Some of the police officers were shocked at what they saw on Brown's property-a dog frozen to death in a box, others too weak to crawl over to the iced up cattle entrails strewn about the junkyard for them to eat. Amid what Cpt. Thomas Smith of the Maryland State Police called "an unbelievable tangle of wrecked automobiles, trucks, body parts, and sheds," troopers found scores of broken-down dogs-diseased, numbed by the cold, chained to ramshackle boxes and barrels, jammed into chicken crates and wire pens, and wallowing in their own wastes. The sight of dogs starving and emaciated, unable to stand on their own feet, frantically licking at frozen water pans in futile attempts to drink, and scratching at frozen bovine entrails-their only food-repulsed even the hardiest of Smith's men, experienced criminal investigators accustomed to scenes of violence, misery, and desperation.
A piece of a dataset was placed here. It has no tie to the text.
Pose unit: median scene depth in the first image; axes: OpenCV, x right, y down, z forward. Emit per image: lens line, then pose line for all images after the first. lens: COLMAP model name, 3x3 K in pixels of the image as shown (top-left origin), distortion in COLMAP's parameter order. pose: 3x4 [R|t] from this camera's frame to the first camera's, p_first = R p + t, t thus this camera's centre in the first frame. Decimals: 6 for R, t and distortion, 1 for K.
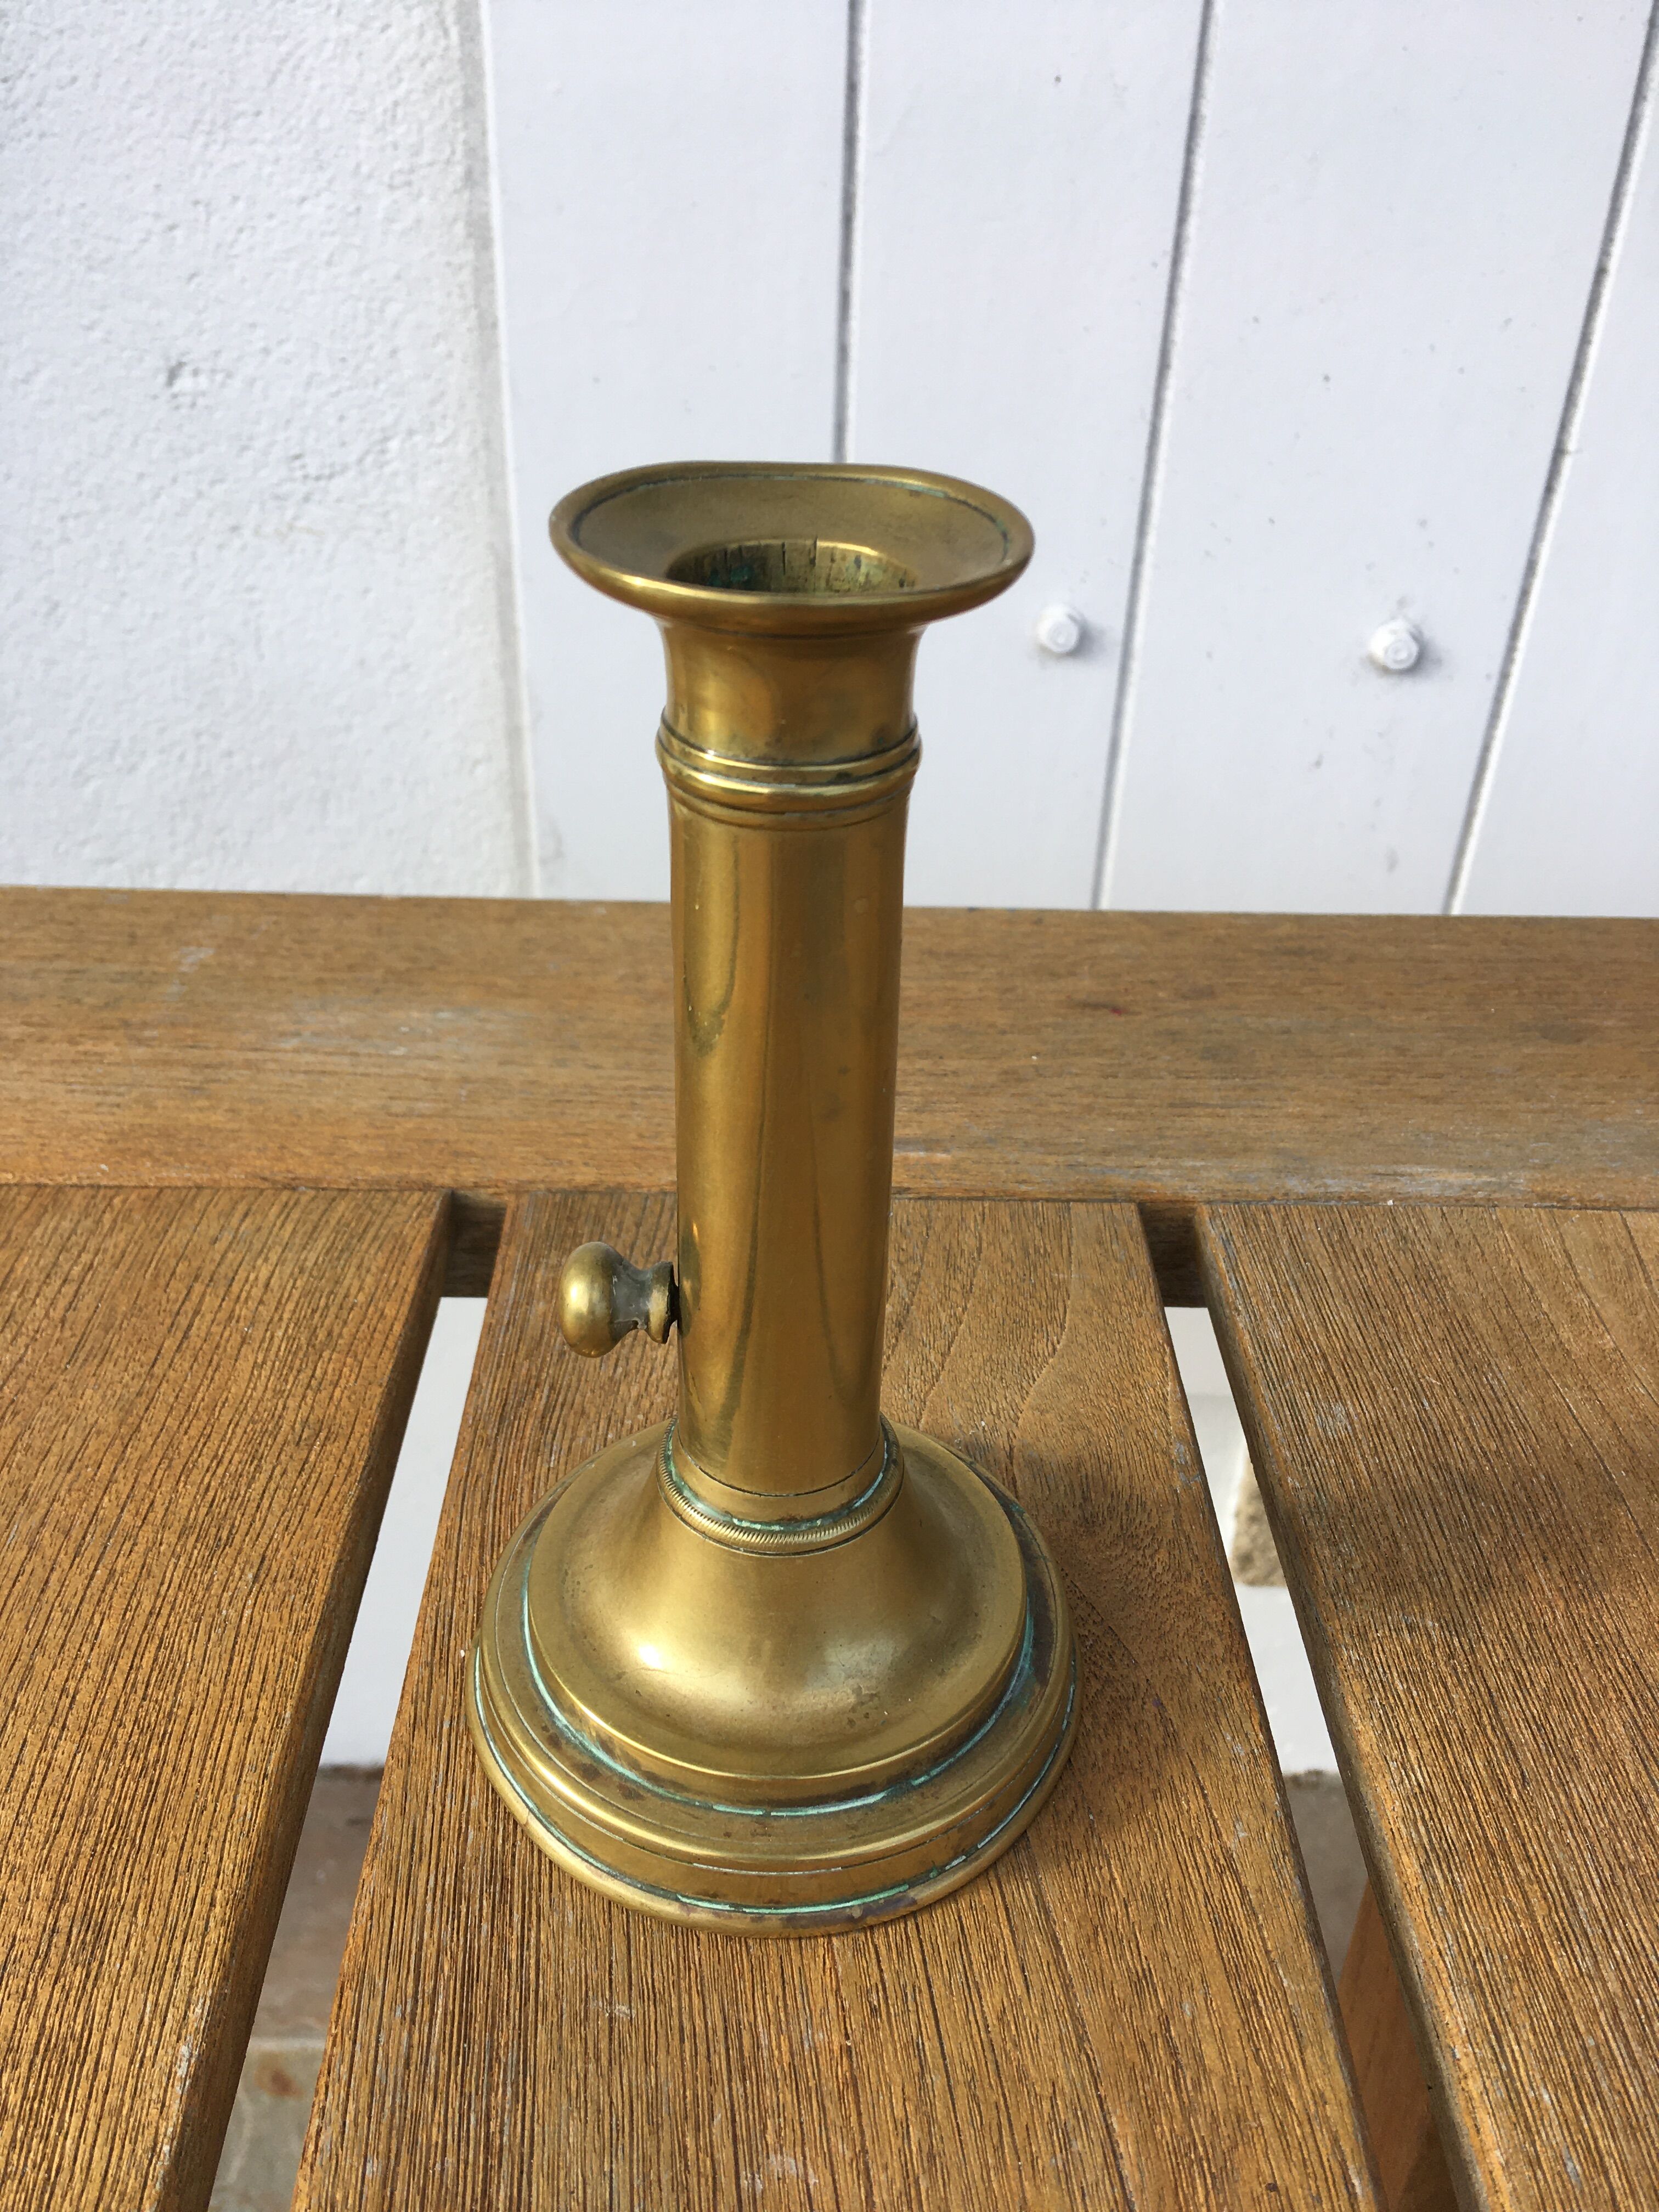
lens RADIAL K [[1896.6, 0, 829.5], [0, 1896.6, 1106.0], [0, 0, 1]] dist [0.095805, -0.184969]
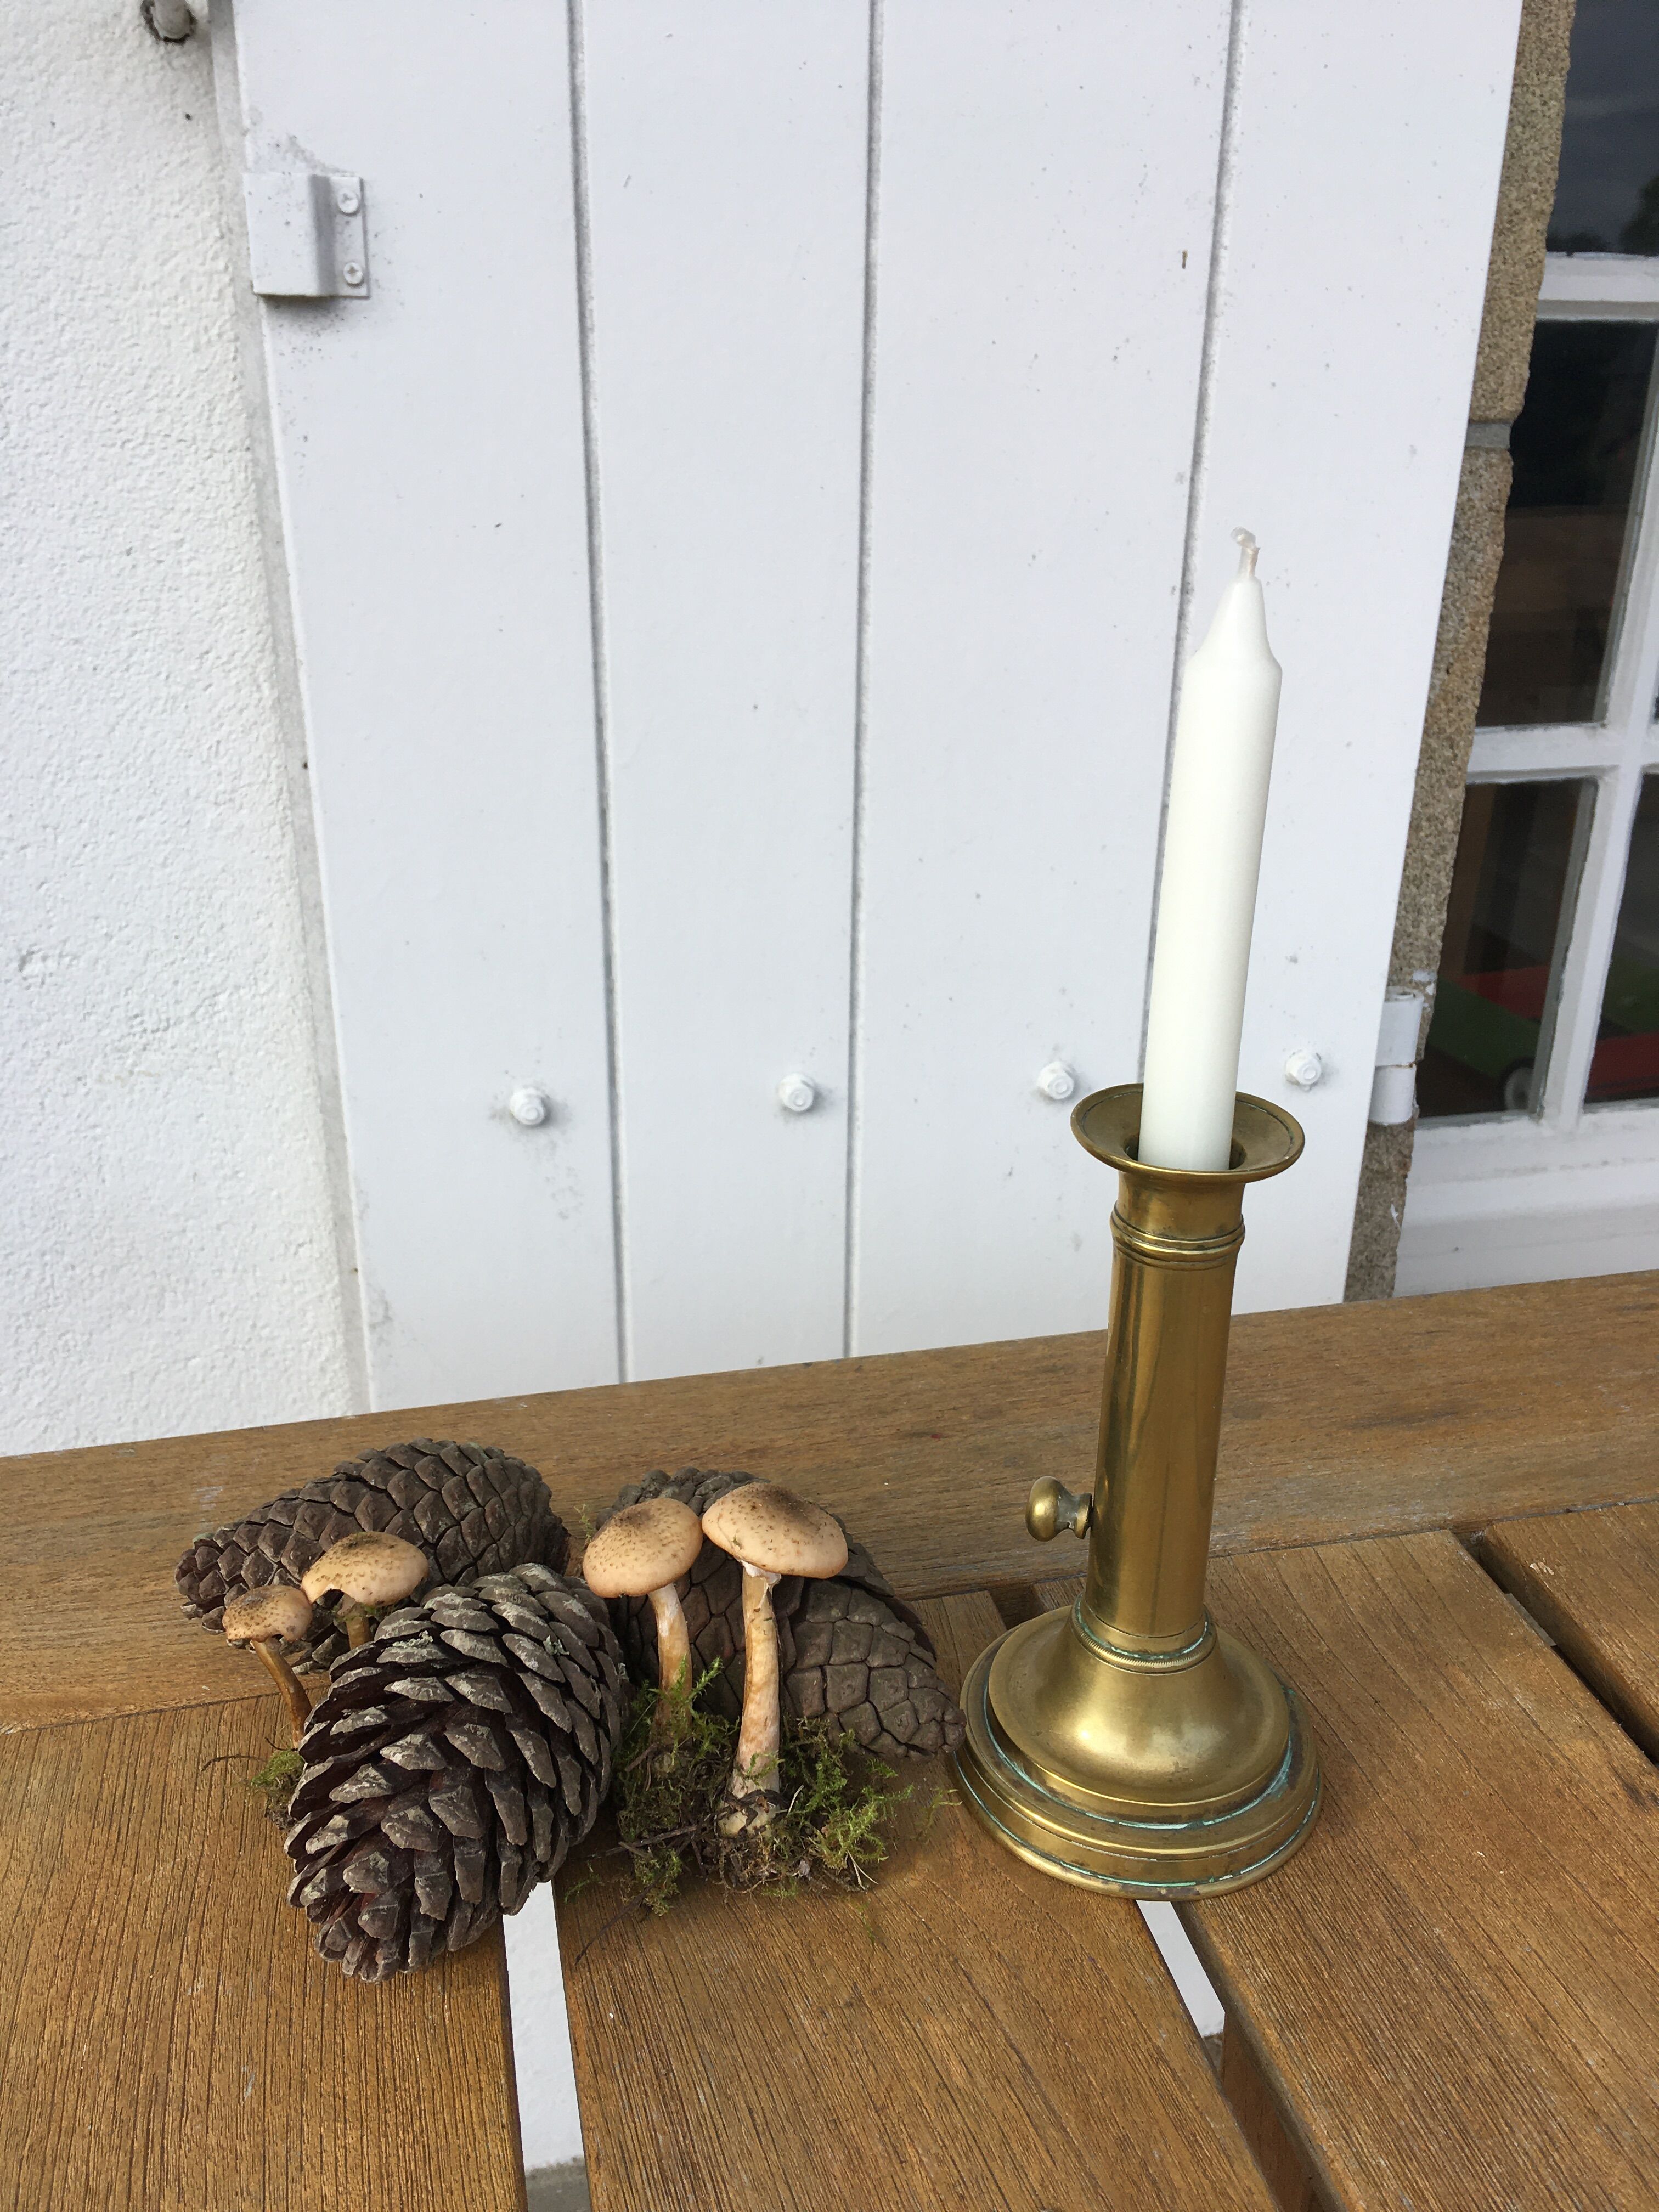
lens RADIAL K [[1900.8, 0, 827.4], [0, 1900.8, 1094.5], [0, 0, 1]] dist [0.116365, -0.198008]
pose [[0.977081, -0.103739, 0.185877, -0.162976], [0.133896, 0.978349, -0.157815, -0.091623], [-0.165481, 0.179086, 0.969817, -0.368477]]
Lester Brown, who pled guilty to cruelty charges in Maryland on May 29, 1967, agreed to leave the animal supply business forever. He was one of the first, but he was not the last dealer to come to public attention for keeping animals in horrendous conditions. Since the passage of the act, other dealers too have come to disgrace, most recently C.C. Baird of Arkansas, usually as the result of good investigative work by animal organizations, followed up belatedly with administrative action by government agencies.